Each of the times when, in my own life, I have really fucked things up (and there have been, trust me, many) it’s been due to my attempt to ignore the factual lived truth of my world and to imagine that, if I just want and believe hard enough, an unacceptable partner will be a good partner, a dysfunctional job or organization will be turned around by my best efforts, a budget that can’t work will somehow stretch because I’m a really nice girl and I try really hard. And my life has only turned around when I’ve finally been willing to sit down, have a good think, admit that the fantasy I’ve been living isn’t working any longer, and decide that I’m going to actually begin to address my own factual lived truth. It’s a good question to ask yourself each morning in daily practice. “Which factual lived truths am I trying to ignore?”

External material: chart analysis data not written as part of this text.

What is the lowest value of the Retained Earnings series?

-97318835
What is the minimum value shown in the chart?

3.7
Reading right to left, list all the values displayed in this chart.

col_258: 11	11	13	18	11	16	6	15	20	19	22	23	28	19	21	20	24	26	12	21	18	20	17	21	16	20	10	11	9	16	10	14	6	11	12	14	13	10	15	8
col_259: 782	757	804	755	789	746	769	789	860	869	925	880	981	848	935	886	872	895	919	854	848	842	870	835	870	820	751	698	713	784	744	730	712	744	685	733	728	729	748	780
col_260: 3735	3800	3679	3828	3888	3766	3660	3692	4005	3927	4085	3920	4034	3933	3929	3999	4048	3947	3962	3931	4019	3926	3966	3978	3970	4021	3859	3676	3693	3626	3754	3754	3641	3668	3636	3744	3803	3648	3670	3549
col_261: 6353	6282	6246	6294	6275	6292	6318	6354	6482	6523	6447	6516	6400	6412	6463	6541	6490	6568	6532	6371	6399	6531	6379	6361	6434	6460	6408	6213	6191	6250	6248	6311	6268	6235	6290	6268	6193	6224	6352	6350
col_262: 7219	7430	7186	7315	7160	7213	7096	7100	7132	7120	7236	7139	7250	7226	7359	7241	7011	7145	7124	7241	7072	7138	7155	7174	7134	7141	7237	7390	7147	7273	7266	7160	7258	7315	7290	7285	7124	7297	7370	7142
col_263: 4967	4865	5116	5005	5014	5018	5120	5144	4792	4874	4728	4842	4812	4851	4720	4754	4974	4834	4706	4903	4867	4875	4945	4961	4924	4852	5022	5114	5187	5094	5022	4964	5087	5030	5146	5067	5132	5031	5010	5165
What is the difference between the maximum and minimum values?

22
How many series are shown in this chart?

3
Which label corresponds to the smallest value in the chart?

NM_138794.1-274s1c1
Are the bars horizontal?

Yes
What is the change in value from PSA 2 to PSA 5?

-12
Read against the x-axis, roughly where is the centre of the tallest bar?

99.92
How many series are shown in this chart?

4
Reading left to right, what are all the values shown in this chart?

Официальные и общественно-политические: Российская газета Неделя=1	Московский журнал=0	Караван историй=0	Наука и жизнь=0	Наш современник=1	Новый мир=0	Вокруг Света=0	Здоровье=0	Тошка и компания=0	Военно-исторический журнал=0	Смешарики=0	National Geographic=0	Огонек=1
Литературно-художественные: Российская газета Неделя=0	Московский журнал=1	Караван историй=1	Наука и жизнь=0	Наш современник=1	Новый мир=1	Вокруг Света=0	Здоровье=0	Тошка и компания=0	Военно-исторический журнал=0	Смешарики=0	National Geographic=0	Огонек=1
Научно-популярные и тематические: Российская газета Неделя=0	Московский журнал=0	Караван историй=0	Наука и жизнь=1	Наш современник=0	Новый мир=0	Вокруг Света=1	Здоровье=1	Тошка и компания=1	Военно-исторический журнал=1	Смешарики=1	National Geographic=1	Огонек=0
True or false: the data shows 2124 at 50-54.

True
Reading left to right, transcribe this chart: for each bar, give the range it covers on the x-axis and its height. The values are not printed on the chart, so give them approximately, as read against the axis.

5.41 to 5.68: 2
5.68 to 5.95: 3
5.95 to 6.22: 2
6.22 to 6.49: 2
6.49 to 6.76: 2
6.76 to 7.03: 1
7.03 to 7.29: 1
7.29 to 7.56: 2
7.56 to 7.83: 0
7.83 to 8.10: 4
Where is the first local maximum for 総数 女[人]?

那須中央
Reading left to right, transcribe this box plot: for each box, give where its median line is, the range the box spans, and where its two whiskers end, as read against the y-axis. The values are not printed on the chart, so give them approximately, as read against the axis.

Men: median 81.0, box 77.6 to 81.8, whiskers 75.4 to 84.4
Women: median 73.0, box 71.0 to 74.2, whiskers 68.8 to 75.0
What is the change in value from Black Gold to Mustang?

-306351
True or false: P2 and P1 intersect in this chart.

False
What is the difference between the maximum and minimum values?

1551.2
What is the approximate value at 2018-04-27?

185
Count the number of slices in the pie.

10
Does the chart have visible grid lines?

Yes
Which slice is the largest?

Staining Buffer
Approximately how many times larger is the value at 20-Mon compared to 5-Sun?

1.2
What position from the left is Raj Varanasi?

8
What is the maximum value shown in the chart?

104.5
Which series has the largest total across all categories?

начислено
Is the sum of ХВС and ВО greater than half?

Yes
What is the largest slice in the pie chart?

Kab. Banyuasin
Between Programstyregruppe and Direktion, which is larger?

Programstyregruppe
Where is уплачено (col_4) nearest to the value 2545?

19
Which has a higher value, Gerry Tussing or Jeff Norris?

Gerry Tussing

Maddow’s discussion of how the Rapeublicans couldn’t believe that they were losing the election, even as it was happening to them, follows directly from their refusal to face factual lived truths. For quite some time, the Pagan group can continue to believe that their badly-organized board will pull the failing community center out of debt. For quite some time, I could keep telling myself that if I just tried harder, he’d stop being angry over every little thing. For decades, conservatives have been able to say with a straight face that global climate change doesn’t exist, that tax cuts will “trickle down,” that marriage equality will destroy America, that women who want access to birth control are evil sluts.

But eventually, we’re all Karl Rove sitting there on national television demanding a few more minutes before Ohio gets announced for Obama, even when there are only Democratic counties left to count. The community center has to close, I have to leave the abusive relationship, global climate change rips up New Orleans, New York, and New Jersey. All the tax cuts in the world don’t put Americans back to work . . . . In the end, the factual lived truths of the world will win out over even our most cherished fantasies. If nothing else, reality will eventually pop the factual bubble that Maddow urges needs popping. People who eat their seed corn don’t live to propagate the notion that eating seed corn is the way to thrive.

I hope that conservatives will follow Maddow’s advice. My dad loved, I think, the First Amendment more than life and he raised me on Milton’s Areopagitica:

[T]hough all the winds of doctrine were let loose to play on the earth, so Truth be in the field, we do injuriously, by licensing and prohibiting, to misdoubt her strength. Let her and Falsehood grapple; who ever knew Truth put to the worse, in a free and open encounter?

My dad often shortened that to say, “Whoever knew Truth put to second best when scattered to the four Winds?” I think that he, and Milton, and Maddow were getting at the same thing.